For modeling, it is understood that ship-to-customer locations are customarily aggregated into larger customer regions and individual products stock-keeping units (SKUs) are grouped into major product lines or categories. While customer aggregation is usually straightforward, product aggregation requires experience and skill to do properly. With respect to time periods, many models are built at an annual level of detail. However, it is sometimes desirable to construct models with multiple time periods, or "buckets," so that questions of seasonality, inventory pre-build or long-term strategic planning may be explicitly addressed.
Step 3: Obtain Customer Demand Data. Customer demands, measured in units of weight, cube or units (cases, pallets, gallons, liters, etc.) must be obtained for each customer region/channel/finished product/time period. While theoretically this can be done by ad hoc methods, it is generally much more efficient and accurate to obtain the data from an actual business system such as an invoice or shipment history file. These historical demands can then be scaled by means of suitable forecast factors to drive out-year analyses.
Step 4: Obtain Freight Costs. Many options are available here, including use of the firm's own rates, distance-based equations and sophisticated simulations of proposed traffic management policies. Commercially available databases are available for less-than-truckload (LTL), truckload (TL) and parcel rates for most North American locations. When properly used, these databases are a rich source of unbiased data and can greatly facilitate the model-building process. Unfortunately, for the rest of the world machine-readable tariffs are generally not available; the study team must rely on internal resources and/or ad hoc rate solicitations.

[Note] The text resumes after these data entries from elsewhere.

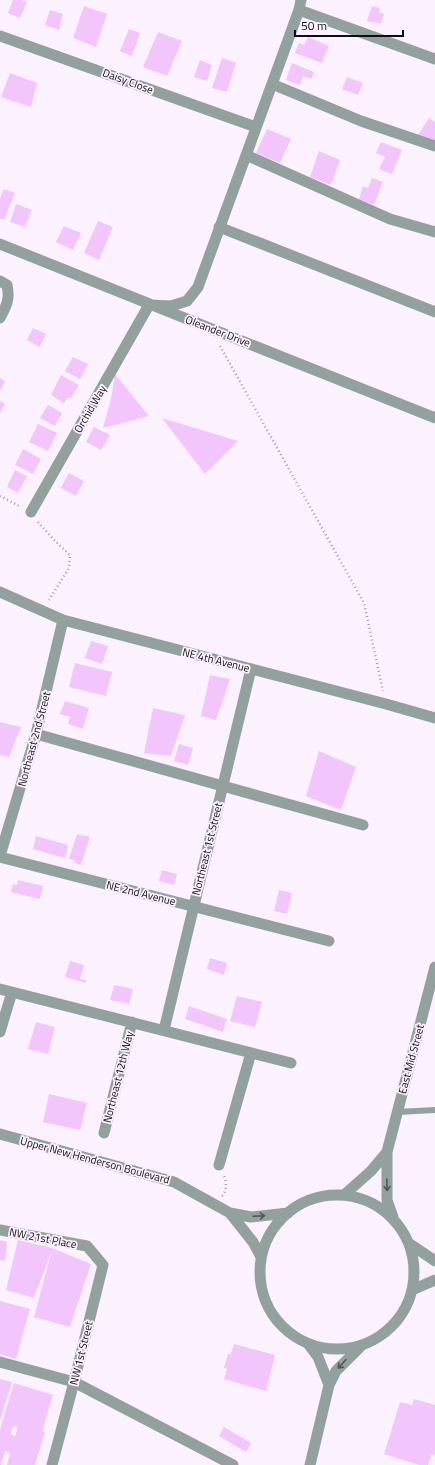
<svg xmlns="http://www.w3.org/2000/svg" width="435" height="1465" viewBox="0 0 435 1465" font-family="'Titillium Web',sans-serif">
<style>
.building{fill:#f2c5fd;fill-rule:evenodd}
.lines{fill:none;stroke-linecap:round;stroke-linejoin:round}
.path{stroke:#a89eaa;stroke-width:2.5;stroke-dasharray:1 3;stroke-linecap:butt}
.service{stroke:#93a19e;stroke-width:6}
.minor{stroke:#93a19e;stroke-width:11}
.tertiary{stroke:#93a19e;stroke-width:11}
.oneway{stroke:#525658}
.labels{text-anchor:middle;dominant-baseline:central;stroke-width:3.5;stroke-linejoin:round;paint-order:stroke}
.street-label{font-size:11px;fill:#110b13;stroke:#fcf1ff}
</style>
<rect width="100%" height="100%" fill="#fcf1ff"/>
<!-- building -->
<path class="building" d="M 13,0 L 22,0 L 27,2 L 20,18 L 8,13 Z
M 84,6 L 107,14 L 96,47 L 73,38 Z
M 372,6 L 380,8 L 379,12 L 384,14 L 381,24 L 367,21 Z
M 50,10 L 63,14 L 59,30 L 45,25 Z
M 129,29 L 140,33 L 132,56 L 120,51 Z
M 158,32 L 182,41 L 167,76 L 143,67 Z
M 308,37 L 329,46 L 322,63 L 295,53 L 299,43 L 304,45 Z
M 222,58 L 236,63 L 227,92 L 212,88 Z
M 200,60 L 212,65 L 207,81 L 194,77 Z
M 292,63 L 314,72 L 311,79 L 303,76 L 300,85 L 286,80 Z
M 10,73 L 37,83 L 31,107 L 1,97 Z
M 347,77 L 363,83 L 358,95 L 342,89 Z
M 429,118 L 435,122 L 435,141 L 418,135 Z
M 267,129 L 291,139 L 280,163 L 256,153 Z
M 381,142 L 402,150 L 392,174 L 379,169 L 385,157 L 376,153 Z
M 319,151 L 340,160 L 331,185 L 310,177 Z
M 372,178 L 383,182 L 374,205 L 359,199 L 363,186 L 368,188 Z
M 4,189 L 15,193 L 4,220 L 0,219 L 0,198 Z
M 16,204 L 32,210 L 25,227 L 10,222 Z
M 98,221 L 113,227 L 99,260 L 84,253 Z
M 64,226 L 81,233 L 73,250 L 56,242 Z
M 33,328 L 46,334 L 40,347 L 27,340 Z
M 73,357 L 88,364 L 80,379 L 65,371 Z
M 115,374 L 149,416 L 103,428 L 111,399 Z
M 61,375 L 79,385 L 71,398 L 67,398 L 64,403 L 51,395 Z
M 0,378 L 5,381 L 0,391 Z
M 0,401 L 5,404 L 0,413 Z
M 48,405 L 62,413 L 55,426 L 40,418 Z
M 162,418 L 238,441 L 205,474 Z
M 38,424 L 57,433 L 48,451 L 29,442 Z
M 94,427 L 110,435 L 101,450 L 86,442 Z
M 23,449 L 41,459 L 33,474 L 15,465 Z
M 15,470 L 27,476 L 18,493 L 7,487 Z
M 69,473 L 84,481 L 76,496 L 61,488 Z
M 91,641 L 108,646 L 102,664 L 85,658 Z
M 75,663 L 112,672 L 106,696 L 69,687 Z
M 210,675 L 230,679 L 216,720 L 201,716 Z
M 65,701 L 89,708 L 83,729 L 68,724 L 70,717 L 60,714 Z
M 153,708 L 185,715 L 171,756 L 144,753 Z
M 0,722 L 21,727 L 9,757 L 0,755 Z
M 179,744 L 193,748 L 188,765 L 174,761 Z
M 319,751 L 356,767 L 341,810 L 306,796 Z
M 77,834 L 90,837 L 81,865 L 75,863 L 75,861 L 69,859 Z
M 36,836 L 68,845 L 65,858 L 33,849 Z
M 162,870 L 177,874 L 174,885 L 159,881 Z
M 18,880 L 43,886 L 40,899 L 11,892 L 13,884 L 17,885 Z
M 279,890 L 292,893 L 287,914 L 274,911 Z
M 210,958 L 227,963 L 224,975 L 207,969 Z
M 70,961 L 84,965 L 80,979 L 86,980 L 86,983 L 65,977 Z
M 114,985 L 133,989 L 129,1004 L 110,1000 Z
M 237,996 L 262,1002 L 255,1027 L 230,1021 Z
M 189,1006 L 227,1019 L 223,1032 L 185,1019 Z
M 36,1022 L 55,1027 L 48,1054 L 28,1049 Z
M 49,1094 L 87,1103 L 80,1130 L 43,1122 Z
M 0,1240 L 7,1242 L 5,1261 L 0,1260 Z
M 18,1240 L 52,1248 L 91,1264 L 70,1327 L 34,1317 L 52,1250 L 34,1298 L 6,1290 Z
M 0,1301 L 30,1309 L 16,1359 L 0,1354 Z
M 234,1344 L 275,1355 L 266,1391 L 224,1379 L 227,1369 L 224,1368 L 228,1354 L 231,1354 Z
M 0,1379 L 12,1382 L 0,1421 Z
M 14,1383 L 53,1395 L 42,1432 L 45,1432 L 35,1465 L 7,1465 L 10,1453 L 5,1451 L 1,1465 L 0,1465 L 0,1430 ZM 13,1426 L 18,1427 L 15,1436 L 11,1434 Z
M 414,1399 L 435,1405 L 435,1455 L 432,1454 L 428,1465 L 419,1465 L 384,1454 L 400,1402 L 412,1405 Z
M 224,1427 L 251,1443 L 246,1452 L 219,1436 Z"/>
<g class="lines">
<!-- path -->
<path class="path" d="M 220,346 L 364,603 L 383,691
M 0,496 L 21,507
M 38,522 L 55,541 L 70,555 L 69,568 L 49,600
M 222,1196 C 227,1190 227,1183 224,1176"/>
<!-- service -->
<path class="service" d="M 397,1112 L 435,1110"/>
<!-- minor -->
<path class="minor" d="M 299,10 L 435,59
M 0,36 L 256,127
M 272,84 L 361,121 L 435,146
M 246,155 L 390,219 L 435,232
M 219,227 L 435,312
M 0,244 C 145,303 290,360 435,418
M 0,281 L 7,285 C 10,299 7,305 0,318
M 31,512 L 149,305 L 171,306 L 187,301 L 198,287 L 299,10 L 301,0
M 0,592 L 63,620 L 386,704 L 435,718
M 36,734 L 363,825
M 0,856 L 36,734 L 63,620
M 0,857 L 329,941
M 0,989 L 291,1063
M 164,1030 L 251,669
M 0,1032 L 12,992
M 104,1133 L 132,1022
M 219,1165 L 251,1053
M 0,1230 L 87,1246 L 103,1265 L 74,1382 L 52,1465
M 309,1345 L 318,1357 L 329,1385
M 0,1362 L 74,1382 L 233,1465
M 310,1465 L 329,1385 L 336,1371 L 360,1347"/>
<!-- tertiary -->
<path class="tertiary" d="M 0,1134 L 174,1182 L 230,1213 L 251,1217 L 288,1213
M260 1272a77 77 0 1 1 154 0a77 77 0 1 1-154 0Z
M 344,1195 L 371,1171 L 387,1152
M 230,1213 L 253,1242 L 261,1257
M 393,1217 L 387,1200 L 387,1152 L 435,967
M 410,1244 L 435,1261
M 412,1290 L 435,1280"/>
</g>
<!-- one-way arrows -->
<defs><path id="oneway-shaft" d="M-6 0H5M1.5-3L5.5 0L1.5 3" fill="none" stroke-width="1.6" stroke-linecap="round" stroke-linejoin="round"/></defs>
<g class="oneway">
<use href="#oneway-shaft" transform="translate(387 1185) rotate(88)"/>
<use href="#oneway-shaft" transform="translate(259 1216) rotate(-3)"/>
<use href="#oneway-shaft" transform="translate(342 1364) rotate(132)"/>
</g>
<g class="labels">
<!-- street labels -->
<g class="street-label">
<text transform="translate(128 81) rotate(20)">Daisy Close</text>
<text transform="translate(218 331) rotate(21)">Oleander Drive</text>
<text transform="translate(90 409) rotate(-60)">Orchid Way</text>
<text transform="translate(216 660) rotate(14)">NE 4th Avenue</text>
<text transform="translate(34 739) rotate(-75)">Northeast 2nd Street</text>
<text transform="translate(207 849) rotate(-76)">Northeast 1st Street</text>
<text transform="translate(141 893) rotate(14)">NE 2nd Avenue</text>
<text transform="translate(411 1059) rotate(-75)">East Mid Street</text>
<text transform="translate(118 1077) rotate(-76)">Northeast 12th Way</text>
<text transform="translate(95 1160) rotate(15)">Upper New Henderson Boulevard</text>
<text transform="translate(43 1238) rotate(11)">NW 21st Place</text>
<text transform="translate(81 1353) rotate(-76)">NW 1st Street</text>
</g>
</g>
<!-- scale -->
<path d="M295 30v6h108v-6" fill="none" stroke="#110b13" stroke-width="2"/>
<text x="301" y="30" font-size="12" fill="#110b13" stroke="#fcf1ff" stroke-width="3" paint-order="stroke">50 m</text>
</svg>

Step 5: Obtain Facility Data. Facility data consist of procurement, manufacturing, distribution center, cross-dock, port, etc., costs and capacities, as well as conversion recipes (bills of material) at manufacturing locations. Facility data are technically optional. However, from a managerial perspective they are essential to a well-developed supply chain model and are often the principal drivers for the recommended supply chain design. Sources include historical cost accounts, engineering standards, extant contracts and commercial databases, the latter useful for establishing and understanding inherent regional differences. As with any effort that involves accounting data, challenges here include fixed vs. variable classifications, allocations by product and understanding the reasons for reporting differences across facilities (region, mission, managerial and/or workforce competence and so on). Facility data are typically a small percentage of the database but are often the most difficult to prepare and can generate the most controversy.

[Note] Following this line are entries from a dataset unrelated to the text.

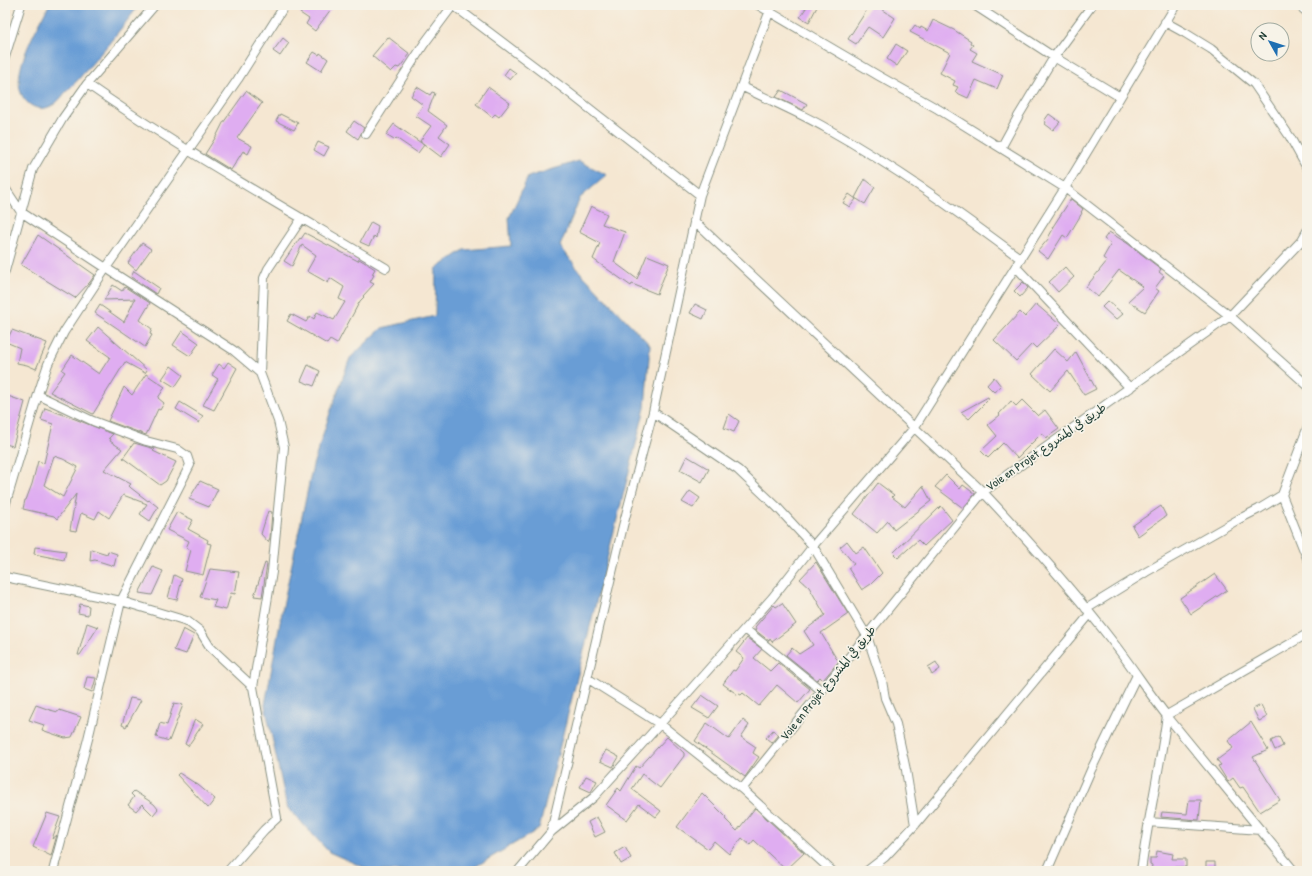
<svg xmlns="http://www.w3.org/2000/svg" width="1312" height="876" viewBox="0 0 1312 876" font-family="'Patrick Hand','Playpen Sans Arabic',sans-serif">
<style>
.water{fill:#699dd5;stroke:#446d84}
.building{fill:#dfadf1;fill-rule:evenodd}
.lines{fill:none;stroke-linecap:round;stroke-linejoin:round}
.street-casing{stroke:#8a9283;stroke-width:10}
.primary-casing{stroke:#8a9283;stroke-width:15}
.street{stroke:#fff;stroke-width:8}
.primary{stroke:#fff;stroke-width:13}
.labels{text-anchor:middle;stroke-width:3.5;stroke-linejoin:round;paint-order:stroke}
.street-label{font-size:12px;fill:#1f3d34;stroke:#f7f3e8}
</style>
<rect width="100%" height="100%" fill="#f7f3e8"/>
<filter id="ink" filterUnits="userSpaceOnUse"><feTurbulence type="fractalNoise" baseFrequency=".025" numOctaves="2"/><feDisplacementMap in="SourceGraphic" scale="8" xChannelSelector="R" yChannelSelector="G"/><feConvolveMatrix kernelMatrix="1 2 1 2 8 2 1 2 1" color-interpolation-filters="sRGB"/></filter>
<filter id="wash" filterUnits="userSpaceOnUse"><feTurbulence type="fractalNoise" baseFrequency=".012" numOctaves="4" result="noise"/><feDisplacementMap in="SourceGraphic" scale="16" xChannelSelector="R" yChannelSelector="G"/><feGaussianBlur stdDeviation="0.9" result="paint"/><feColorMatrix in="noise" values="0 0 0 0 0 0 0 0 0 0 0 0 0 0 0 0 0 1.4 0 .05"/><feComposite in="paint" operator="in"/></filter>
<g filter="url(#wash)">
<rect width="100%" height="100%" fill="#f5e7d2"/>
<path class="water" d="M49 5H139C129 19 118 32 107 46 93 62 80 79 64 94 61 98 56 104 51 106 43 110 35 109 28 103 3 82 38 27 49 5Z
M579 161 607 175 580 198 560 246 580 272 650 345 645 408 539 829 468 871H372L329 852 287 807 265 705 284 601 313 465 331 410 350 358 382 328 435 316 436 269 464 250 511 246 509 218 528 177Z"/>
<g id="blocks">
<path class="building" d="M305 5H326L331 9 315 31 306 24 309 19 300 13Z
M808 5H818L809 22 800 17Z
M870 5H876L895 18 883 37 868 27 856 44 848 39Z
M933 20 954 30 971 41 970 43 973 45 970 49 977 53 972 61 1003 75 997 89 976 80 968 98 955 92 958 87 953 85 955 81 940 73 950 53 910 32 915 25 920 29 921 27 928 31Z
M388 37 410 54 399 68 396 67 391 72 372 56Z
M283 38 289 43 280 56 273 51Z
M896 44 907 51 897 66 887 59Z
M314 52 319 55 320 53 328 59 321 71 307 62Z
M509 68 516 73 510 80 504 75Z
M417 87 430 95 432 92 435 93 428 111 447 125 439 136 450 144 441 157 420 141 431 126 416 116 423 105 411 96Z
M488 87 510 103 499 117 495 114 492 117 476 104Z
M781 90 807 104 803 110 776 97Z
M246 91 262 103 237 138 252 146 248 154 243 151 231 170 205 154 217 135 223 123Z
M280 114 298 123 294 130 276 121Z
M1049 114 1060 122 1053 130 1045 124 1046 122 1044 121Z
M354 121 364 128 358 139 347 131Z
M394 124 424 145 418 153 396 138 394 140 386 135Z
M318 142 329 147 324 156 314 150Z
M865 179 875 187 865 204 855 198Z
M849 194 856 199 850 207 843 203Z
M1071 199 1083 209 1081 212 1082 213 1067 238 1063 235 1048 259 1038 251 1049 238H1048L1053 229 1052 228Z
M591 206 607 214 602 224 625 232 614 262 637 279 647 255 669 264 657 294 632 284 631 286 593 259 600 243 579 232Z
M371 222 378 226 376 238 374 236 369 246 360 242Z
M1109 232 1127 243 1161 269 1159 272 1164 276 1155 288 1159 291 1145 312 1128 301 1143 287 1119 270 1098 297 1086 287 1107 261 1103 258 1111 244 1104 239Z
M305 233 358 261 359 259 364 262 375 269 372 274 374 275 370 282 374 284 363 296 364 297 360 301 337 344 330 340 327 344 287 321 291 314 306 322 310 316 314 319 317 312 334 320 345 302 339 299 344 287 330 278 328 283 307 271 316 255 302 245 292 266 284 261 300 238 301 239Z
M38 235 95 275 90 282 75 298 21 265Z
M142 243 151 249 136 270 128 263Z
M1065 267 1074 277 1058 292 1049 282Z
M134 271 159 288 156 294 131 277Z
M1023 282 1028 288 1020 297 1014 291Z
M113 285 122 291 125 287 150 303 140 320 152 329 150 334 152 335 145 347 95 313 100 305 124 322 135 299 104 300Z
M1108 301 1123 314 1116 320 1102 307Z
M695 304 707 310 703 319 690 313Z
M1036 304 1060 325 1036 348 1032 344 1016 361 994 340 1020 312 1025 317Z
M98 327 147 370 145 373 125 362 93 414 50 392 65 372 62 370 72 355 99 374 110 357 87 341Z
M12 330 47 343 36 369 27 365 17 363 20 348 6 342Z
M182 331 199 343 190 356 173 345Z
M1054 349 1068 362 1076 352 1096 389 1084 395 1068 371 1050 391 1032 374Z
M228 362 237 368 214 410 203 405 218 379 212 375 219 364 224 368Z
M308 365 320 371 314 386 301 381Z
M171 366 183 375 175 387 162 379Z
M146 374 165 387 158 398 164 403 160 410 158 409 146 435 108 421 124 387 132 395Z
M994 377 1001 386 994 392 987 385Z
M5 395 25 402 13 446 5 444Z
M988 397 989 399 969 419 961 412Z
M1022 400 1038 416 1045 410 1059 429 1046 438 1042 433 1017 458 1003 443 988 458 981 451 997 436 988 425 1000 415 999 414 1011 401 1016 406Z
M180 402 203 416 199 423 176 409Z
M45 408 75 419 113 434 109 438 111 439 110 441 122 449 104 470 131 484 129 486 131 488 148 501 149 500 158 507 150 521 140 514 147 504 123 495 109 518 99 511 95 519 81 513 76 531 70 530 76 494 57 519 54 516 23 509 25 500H26L32 484 38 461 44 463 53 424 41 420ZM54 456 63 459 78 467 63 497 44 485Z
M729 414 739 421 734 432 724 428Z
M134 443 155 449 153 451 176 462 166 481 160 485 123 458Z
M687 456 709 469 702 482 680 470Z
M946 475 960 489 963 485 975 494 963 508 935 487Z
M200 481 218 489 209 507 189 499Z
M878 483 894 495 892 497 905 507 923 486 931 501 894 530 888 521 877 533 854 514Z
M690 491 700 498 693 508 682 502Z
M941 506 952 520 924 546 918 540 898 558 893 553Z
M1161 506 1166 516 1138 536 1132 526Z
M268 511 272 512 270 538 268 542 261 534Z
M177 512 193 520 188 529 208 540 207 543 211 544 203 575 185 571 191 550 186 548 189 541 167 530Z
M847 541 856 553 864 547 882 573 871 584 862 590 848 568 854 564 840 547Z
M35 547 66 551 64 560 34 554Z
M91 549 107 554 108 551 117 554 114 566 95 560 90 561Z
M816 562 848 614 821 633 836 658 839 661 823 680 820 677 817 680 786 655 792 648 799 654 813 645 804 631 825 615 809 587 800 579Z
M265 563 267 564 262 597 254 596Z
M153 567 163 571 152 595 139 593Z
M210 569 239 572 235 594 231 593 226 610 213 607 216 600 200 597Z
M1215 574 1227 590 1191 614 1180 598Z
M174 575 182 579 177 600 168 598Z
M782 603 796 624 772 642 770 639 769 641 755 630 756 628 755 627 774 605 776 607Z
M80 604 89 606 88 615 78 613Z
M87 623 98 627 80 655H78Z
M183 629 194 635 186 654 174 650Z
M747 638 762 649 754 658 770 671 778 663 810 689 798 703 777 685 759 706 743 693 741 695 739 694 738 695 723 684 733 670 735 671 744 658 736 652Z
M936 662 940 669 932 675 928 667Z
M87 677 96 678 92 692 84 689Z
M702 695 718 706 709 718 692 708Z
M130 698 141 700 126 727 122 725Z
M174 703 183 705 169 741 156 737 160 723 167 725Z
M36 705 50 710 58 712 59 710 81 717 72 737 65 738 42 730 44 725 29 720Z
M1261 705 1267 717 1259 721 1253 709Z
M195 719 203 724 188 746 185 744Z
M743 720 749 725 741 737 756 747 753 753 759 757 745 777 695 741 707 723 729 739Z
M1251 722 1268 750 1253 757 1280 800 1260 812 1243 787 1240 788 1233 778 1228 782 1218 766 1221 765 1217 760 1233 748 1228 741Z
M773 730 779 735 772 743 766 738Z
M667 737 684 753V756L660 788 642 774 632 789 661 811 656 817 639 804 627 820 606 805 618 788 621 791 636 766 639 768Z
M1279 737 1283 746 1275 750 1271 741Z
M606 750 619 757 613 767 600 761Z
M179 773 198 785 215 799 208 808 177 775Z
M586 776 597 781 591 792 580 787Z
M134 791 154 804 158 809 153 815 142 804 136 811 128 805 134 797 131 794Z
M702 793 726 817 725 819 737 831 755 808 804 853 786 870 754 840 750 845 742 838 729 854 714 841 708 849 677 827Z
M1189 800H1201L1199 820 1161 817 1162 812 1187 814Z
M47 813 60 817 52 839 57 835 51 856 33 847Z
M597 817 605 832 595 837 588 822Z
M625 847 631 858 621 864 615 853Z
M1157 851 1173 854 1172 859H1186V867H1172V871H1151L1152 865 1150 864V858H1156Z
M1206 862H1215V871H1206Z"/>
</g>
</g>
<g filter="url(#ink)">
<use href="#blocks" fill-opacity="0" stroke="#8a9283" stroke-width="1"/>
<g class="lines">
<defs>
<path id="street" d="M453 5 567 91 700 195
M758 5 879 76 938 109 1065 188 1230 316 1307 385
M974 5 1054 57 1120 97
M1165 22 1185 33 1211 49 1254 84 1290 137 1307 168
M5 57 21 5
M87 84C183 151 285 208 386 268
M741 86C769 100 798 112 826 128 894 166 958 212 1021 259
M366 134 424 44 453 5
M1001 148 1019 115 1054 57 1092 5
M5 188 21 212 106 268 233 350 260 373
M694 221 983 492C1028 540 1072 589 1112 641 1131 665 1148 692 1167 716 1209 768 1252 819 1294 871
M1016 267 1130 388
M5 271 33 169 63 118 87 84 155 5
M38 395 93 421 146 441 177 449 187 456 190 465 121 601 88 739 53 871
M653 412 738 470 777 507 813 546 867 636 882 681 885 698 896 724 906 770 915 825
M1282 495 1307 558
M5 506 39 391 48 364 64 332 106 268 238 79 285 5
M5 577 121 601 187 621 200 631 210 647 253 687
M1086 609 1146 572 1239 519 1259 509 1282 495 1307 429
M745 629 822 691
M587 678 660 724 742 789 832 871
M1167 715 1307 634
M742 789 983 492 1230 316 1302 240 1307 231
M1148 822 1261 830
M551 832 623 526 653 412 700 195 772 5
M228 871 264 830 277 818 253 687 272 572 284 447 278 421 260 373 264 278 268 269 302 218
M518 871 551 832 594 797 660 724 772 598 813 546 914 428 1065 188 1176 5
M867 871 885 857 915 825 1090 614
M1047 871 1091 770 1137 675
M1141 871C1148 819 1160 768 1167 715"/>
<path id="primary" d="M1302 5 1307 9"/>
</defs>
<use href="#street" class="street-casing"/>
<use href="#primary" class="primary-casing"/>
<use href="#street" class="street"/>
<use href="#primary" class="primary"/>
</g>
</g>
<g class="labels">
<g class="street-label">
<text transform="translate(1046 447) rotate(-35)" y="4">Voie en Projet طريق في المشروع</text>
<text transform="translate(828 683) rotate(-51)" y="4">Voie en Projet طريق في المشروع</text>
</g>
</g>
<rect width="1312" height="876" fill="none" stroke="#f7f3e8" stroke-width="20"/>
<g transform="translate(1270 42) rotate(309)"><circle r="19" fill="#f7f3e8" stroke="#a1aaa0"/>
<path d="M0-3L7 15L0 10L-7 15Z" fill="#1f6fb2"/>
<text y="-6" font-size="11" font-weight="bold" text-anchor="middle" fill="#1f3d34">N</text>
</g>
</svg>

Step 6: Validate the Model. At this point, the model structure and database are essentially complete. But before succumbing to the temptation to turn the optimization engine loose, it is essential that the database be validated by means of an historical cost/flow baseline. The traditional methodology consists of "locking down" all facility and transportation link volumes per historical values, multiplying these flows by the cost coefficients developed for the model (thereby generating an estimate of total historical costs) and comparing the results with accounting data. The objective, of course, is to reconcile (or at least explain) differences to the satisfaction of both study team and management, thereby building credibility for the analyses to follow. At first blush, model validation would appear to be a daunting task; however, it can be greatly simplified if the database has been properly constructed and the software package includes well-designed baseline preparation features that leverage historical business system-derived data.